February 2021
The Return of the Peace Processors
By Shany MorFor decades, America's foreign-policy establishment has, in the name of peace, incentivized conflict in the Middle East. Now that it's back in power, can it learn from its mistakes?
To many, the end of the Trump era feels like a restoration period, when old habits and frameworks can be put back in the position they held before the man from Queens came and upended the place. There is no doubt much truth to this idea, but it would be a mistake to see it as universally desirable. On foreign policy, there is likely no going back to the elite consensus from left and right regarding unfettered free trade and accommodation with China that reigned for decades before 2016. Something there has cracked open, and, in a quiet but palpable manner, there is no constituency in American politics right now that wants to put it back together.

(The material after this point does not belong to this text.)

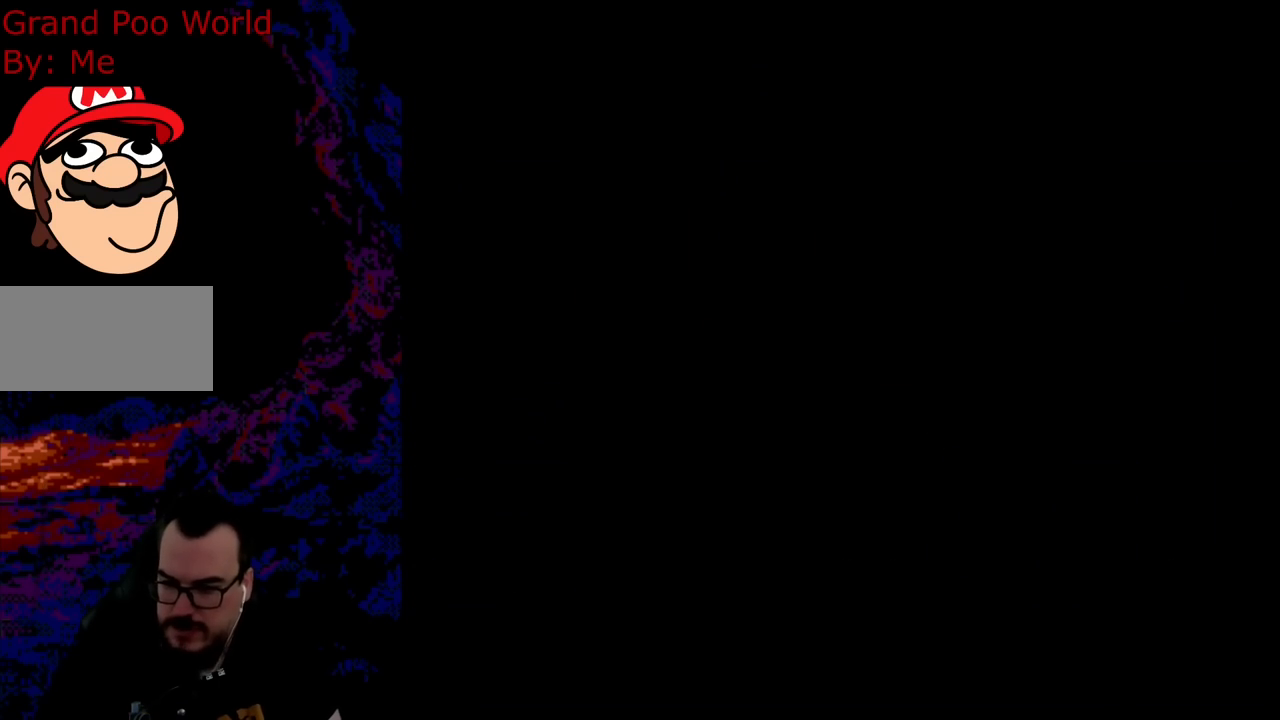
{"buttons": [], "events": [[100, "B", "up"], [183, "B", "down"], [300, "B", "up"], [350, "A", "down"], [500, "A", "up"]]}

Toward the less consequential but more emotive region of the Middle East, which has seen enormous change in the last few years, one might think that now too is a good moment to reevaluate the old habits of mind that were flung aside, sometimes wisely, sometimes with a reckless abandon, by the previous administration. But going by the signals sent by the Biden team—staffed, like their chief, by women and men with long careers—little reevaluation seems likely to happen: unlike with the issue of China, those now in the halls of American power seem set on gluing back together the cracks in the Middle East consensus. Perhaps it is because, also unlike with the issue of China, there is a large constituency that preferred things just the way they were.

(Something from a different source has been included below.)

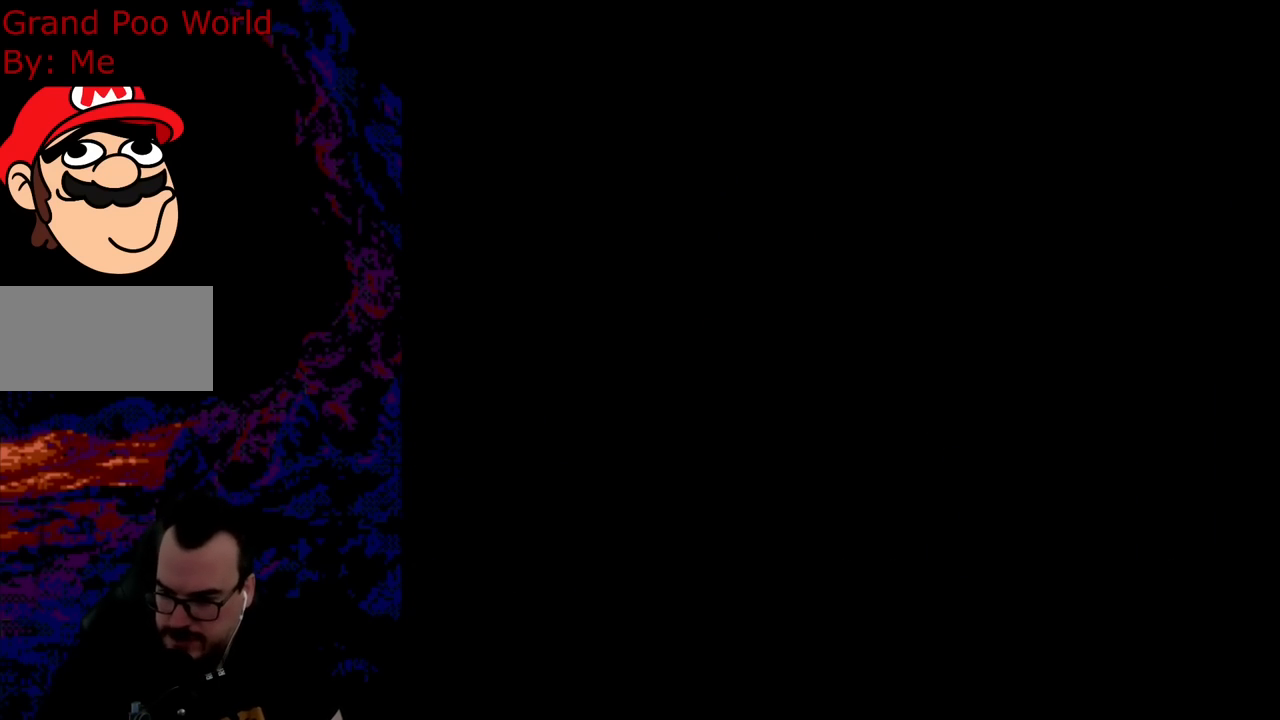
{"buttons": [], "events": [[100, "B", "down"], [200, "B", "up"], [317, "B", "down"], [433, "B", "up"]]}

The establishment conversation on Israel and its neighbors has been dominated for more than 30 years by members of a guild who have recently come to be referred to (often with a certain measure of snark) as the peace processors. Until recently, they have only ever been criticized from circles outside of official power (left-wing Israel-haters, right-wing isolationists, the Iran lobby, assorted Assad apologists, and so on); within the community of intellectuals, practitioners, journalists, civil servants, congressional-committee staff, and think-tank denizens who define the consensus on such matters, the dominance of peace-processor habits of mind have rarely been questioned. They’ve largely managed to escape partisan sniping too, a rarity in contemporary Washington. (Many of them are Democrats or moderate liberals, but a large cohort also served in the Reagan and both Bush administrations.)